=== Текст задания ===
Дибнера не так волновали теория: он хотел как можно быстрее сконструировать рабочий реактор. Несмотря на то что последующие теоретические исследования подтверждали превосходство решетчатой конфигурации, предложенной Дибнером, Гейзенберг стоял на своем. Возможно, имела место личная гордость, но факты свидетельствовали, что ядерный проект перестал быть для Гейзенберга делом первостепенной важности.
Опасение было другое: до сих пор Гейзенберг не считал нужным применять кадмиевые регулирующие стержней — подобные тем, что использовались в чикагском урановографитовом реакторе. Правда, Гейзенберг полагал, что в рабочем реакторе такие стержни все-таки понадобятся. На самом деле, без регулирующих стержней экспериментальный ядерный реактор, достигнув критической точки, мог вызвать настоящую катастрофу.
Богатый опыт работы с микропленкой
«О, я думаю, это так», — ответил Оппенгеймер на вопрос Паша о том, есть ли люди, заинтересованные в работах радиационной лаборатории. «Но, — продолжал он, — но я не располагаю информацией из первых рук. Я думаю, тот человек — имени его я не знаю — действительно работает с советским консулом; и этот человек косвенно — через посредников, занятых в нашем проекте, дал понять, что он в состоянии без опасности утечки, без скандала или чего-то в этом роде передавать информацию, полученную от участников проекта».
Оппенгеймер честно признался, что он «положительно относится» к идее обмена с русскими (как с союзниками США в борьбе с фашистской Германией) информацией о работе американцев над атомной бомбой, но он не хотел бы, чтобы такая информация попадала в СССР «из-под полы».
Паш был весь во внимании.
«Не могли бы вы подробнее рассказать мне, какими именно данными вы располагаете? — спросил Паш. — Вы, разумеется, понимаете, что это меня интересует не менее — ну, или почти так же — чем вас интересует весь проект?»
«Могу сказать, — ответил Оппенгеймер, — что предложения о сотрудничестве всегда поступали не мне, а коллегам; такие предложения их беспокоили, и коллеги обсуждали их со мной». Он продолжал: «Чтобы назвать… имена, мне пришлось бы подозревать людей, чье отношение к делу ограничилось только непониманием сделанного предложения, но не готовностью к сотрудничеству».
В том разговоре Оппенгеймер невзначай, не называя имени, упомянул предложение, сделанное Шевалье нескольким физикам. Оппенгеймер сказал, что двое из этих физиков работали с ним в Лос-Аламосе, еще один пока оставался в радиационной лаборатории, но был готов покинуть Беркли и отправиться в комплекс Ок-Ридж в Теннеси. Позже Оппенгеймер признавался, что это была просто небылица, выдуманная для того, чтобы пустить Паша по ложному следу.

=== Задания ===
A. Какие стержни Гейзенберг до сих пор не считал нужным применять, согласно тексту об атомном проекте?
B. Перепишите из текста об атомном проекте отрывок, который начинается со слов «Дибнера не так» и заканчивается словами «делом первостепенной важности.».

=== Приложенные позиции ===
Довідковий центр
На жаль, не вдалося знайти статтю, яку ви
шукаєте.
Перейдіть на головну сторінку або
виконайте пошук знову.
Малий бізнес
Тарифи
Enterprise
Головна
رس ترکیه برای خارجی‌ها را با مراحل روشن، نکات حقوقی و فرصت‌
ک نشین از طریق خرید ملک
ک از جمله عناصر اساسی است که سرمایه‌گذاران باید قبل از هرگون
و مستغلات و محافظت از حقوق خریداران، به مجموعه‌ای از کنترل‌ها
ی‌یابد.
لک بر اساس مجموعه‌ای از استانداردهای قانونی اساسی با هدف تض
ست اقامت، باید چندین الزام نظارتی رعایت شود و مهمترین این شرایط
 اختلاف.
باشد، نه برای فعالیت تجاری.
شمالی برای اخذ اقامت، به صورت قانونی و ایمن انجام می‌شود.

=== Ответы ===
A. Кадмиевые регулирующие стержни.

B.
Дибнера не так волновали теория: он хотел как можно быстрее сконструировать рабочий реактор. Несмотря на то что последующие теоретические исследования подтверждали превосходство решетчатой конфигурации, предложенной Дибнером, Гейзенберг стоял на своем. Возможно, имела место личная гордость, но факты свидетельствовали, что ядерный проект перестал быть для Гейзенберга делом первостепенной важности.